**TASK BRIEF**
Down to the last line, output the records below exactly.

**GIVEN RECORDS**
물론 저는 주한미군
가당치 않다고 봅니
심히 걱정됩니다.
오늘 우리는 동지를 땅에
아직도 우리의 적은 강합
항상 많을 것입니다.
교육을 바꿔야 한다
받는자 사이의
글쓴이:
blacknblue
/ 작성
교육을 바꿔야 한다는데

**ANSWER TO THE EXERCISE**
물론 저는 주한미군
가당치 않다고 봅니
심히 걱정됩니다.
오늘 우리는 동지를 땅에
아직도 우리의 적은 강합
항상 많을 것입니다.
교육을 바꿔야 한다
받는자 사이의
글쓴이:
blacknblue
/ 작성
교육을 바꿔야 한다는데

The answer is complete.